O trânsito começou a fluir de novo. Ele não contava mais quantas vezes isso tinha acontecido nos últimos ciclos. Já tinha aprendido o que significavam aquelas luzes, suas cores e o que fazer naquele lugar com essas informações. Desde que adotara aquele ser para auxilia-lo em sua tarefa, sua situação tinha melhorado bastante. Mas aquele dia tinha sido longo e estava bastante cansado. Tomado de fadiga e uma irritação repentina, decidiu ir embora. Retomaria tudo no dia seguinte.

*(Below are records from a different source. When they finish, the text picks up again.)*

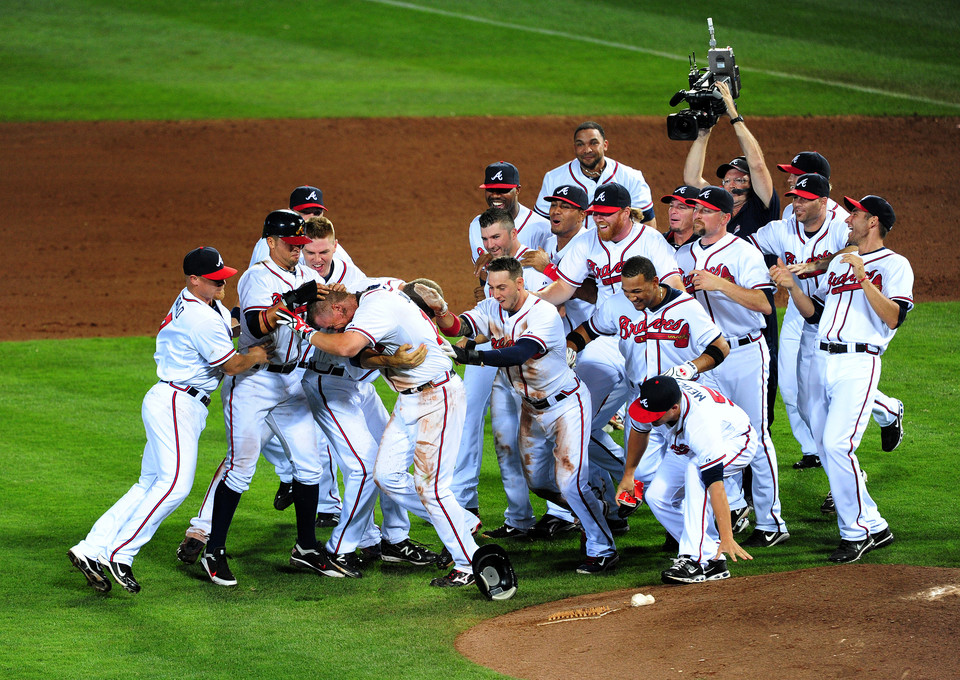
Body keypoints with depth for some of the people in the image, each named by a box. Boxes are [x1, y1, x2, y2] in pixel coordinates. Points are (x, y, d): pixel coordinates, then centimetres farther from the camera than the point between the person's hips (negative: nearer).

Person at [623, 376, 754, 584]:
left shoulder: (699, 422, -45)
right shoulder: (649, 401, -26)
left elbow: (715, 485, -47)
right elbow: (639, 431, 0)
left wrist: (726, 538, -50)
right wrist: (628, 474, 11)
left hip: (735, 441, -7)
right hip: (687, 448, 7)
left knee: (694, 471, -37)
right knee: (657, 497, -11)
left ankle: (699, 560, -37)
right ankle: (713, 557, -4)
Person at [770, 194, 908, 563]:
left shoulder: (895, 265, 0)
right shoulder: (840, 262, 23)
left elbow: (894, 317, -15)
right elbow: (814, 312, 23)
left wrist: (863, 278, -22)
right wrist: (791, 285, 8)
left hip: (858, 363, -8)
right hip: (822, 361, 8)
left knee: (837, 445, -18)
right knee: (824, 446, 9)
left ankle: (857, 532, -9)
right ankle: (874, 528, 23)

O homem estava sentado na porta do comércio fechado, em meio à sombra da marquise. Na rua, o trânsito ora fluindo, ora não. Aproveitando-se da posição do homem, o cachorro sobe em colo e põe a boca próxima à orelha. Com uma voz modificada, comanda: “modelo alfa cinco cinco zero. Atenção. modo encerrar função. Iniciar destino programado. Finalizar ciclo”. Dizendo isso, desceu do colo do homem, que imediatamente se levanta, os olhos baços iluminam-se por um instante e a boca abre-se, emitindo um som metálico: “alfa cinco cinco zero, confirmar comando. Iniciando sequência.”. Então o homem se vira, e segurando o cajado-cabo-de-vassoura e a guia do cão, começam a caminhar. O cão, caminhando à frente, olha para trás e quase inaudível, resmunga: “...e ande logo! Da próxima vou pedir um modelo mais rápido! Vamos!”